When it comes to historical research, it would simply not be possible to access a fraction of the available material without indexes. Leaving aside the indexing of published books, there are literally miles of documents of every kind stacked on the shelves of archives around the world whose contents would be unknown and inaccessible if they were not catalogued. While it is possible to search computerised catalogues, or indeed books, for any text, only a tiny fraction are available in this format. For the rest we depend upon the provision of indexes to give us access to deeds, maps, photographs, letters, surveys and all manner of material on people and places, and to entice us to explore such topics as ‘Church, pulpit, goose in’, ‘Licences, for corn dealers (badgers)’, and ‘Superstitions, magpies’ when we are in need of diversion.

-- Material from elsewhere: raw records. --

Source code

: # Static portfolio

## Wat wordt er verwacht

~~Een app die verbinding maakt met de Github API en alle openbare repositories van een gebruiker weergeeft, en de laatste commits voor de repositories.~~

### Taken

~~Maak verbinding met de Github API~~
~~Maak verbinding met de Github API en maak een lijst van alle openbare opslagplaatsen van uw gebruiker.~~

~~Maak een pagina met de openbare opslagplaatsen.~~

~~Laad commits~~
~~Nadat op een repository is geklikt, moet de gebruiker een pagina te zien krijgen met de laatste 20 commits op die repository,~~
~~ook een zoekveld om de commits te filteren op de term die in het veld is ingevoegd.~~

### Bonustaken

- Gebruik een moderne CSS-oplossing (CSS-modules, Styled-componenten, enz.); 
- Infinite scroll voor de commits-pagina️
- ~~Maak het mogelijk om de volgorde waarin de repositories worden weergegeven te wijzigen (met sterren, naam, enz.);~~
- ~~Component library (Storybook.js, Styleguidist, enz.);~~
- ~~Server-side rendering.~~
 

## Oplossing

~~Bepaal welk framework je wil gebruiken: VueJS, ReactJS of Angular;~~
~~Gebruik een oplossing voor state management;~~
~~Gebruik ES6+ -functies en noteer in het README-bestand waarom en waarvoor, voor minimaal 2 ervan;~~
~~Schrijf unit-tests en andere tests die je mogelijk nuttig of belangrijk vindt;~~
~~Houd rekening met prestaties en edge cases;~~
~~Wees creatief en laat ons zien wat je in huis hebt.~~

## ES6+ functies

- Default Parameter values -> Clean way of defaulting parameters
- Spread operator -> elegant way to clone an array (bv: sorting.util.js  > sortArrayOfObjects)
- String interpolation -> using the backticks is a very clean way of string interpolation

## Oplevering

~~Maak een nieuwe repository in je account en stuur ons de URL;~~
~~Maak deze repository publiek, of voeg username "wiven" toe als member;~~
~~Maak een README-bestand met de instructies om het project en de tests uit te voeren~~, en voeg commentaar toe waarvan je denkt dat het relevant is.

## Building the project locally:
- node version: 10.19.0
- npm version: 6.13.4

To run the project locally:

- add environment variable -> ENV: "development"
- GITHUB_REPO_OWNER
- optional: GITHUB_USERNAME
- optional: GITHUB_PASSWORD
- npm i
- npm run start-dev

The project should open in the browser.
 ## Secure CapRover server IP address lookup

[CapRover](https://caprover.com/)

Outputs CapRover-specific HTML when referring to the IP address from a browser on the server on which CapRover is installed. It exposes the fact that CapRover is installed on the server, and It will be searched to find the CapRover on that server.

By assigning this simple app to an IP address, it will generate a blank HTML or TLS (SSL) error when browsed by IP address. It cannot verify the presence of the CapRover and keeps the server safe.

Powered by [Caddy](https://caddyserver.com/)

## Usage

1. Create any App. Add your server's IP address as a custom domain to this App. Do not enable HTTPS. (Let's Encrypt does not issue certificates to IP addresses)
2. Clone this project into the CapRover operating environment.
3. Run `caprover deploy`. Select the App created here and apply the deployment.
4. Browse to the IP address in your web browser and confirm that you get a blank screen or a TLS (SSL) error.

As well as cataloguing historical documents, there are numerous patient folk, many of them volunteers, who painstakingly create name and place indexes from parish records that enable so many family historians to find their ancestors’ hatches, matches and dispatches records with such ease. It’s not all straightforward of course. Any archive may have tens or even hundreds of indexes to individual sources: wills, estate records, maps, photographs, newspapers, magazines, and so on, each of which may need to be consulted. But without indexes – and the people who create them – those records that have contributed to countless histories would lie unread and unappreciated. To indexers everywhere, I salute you.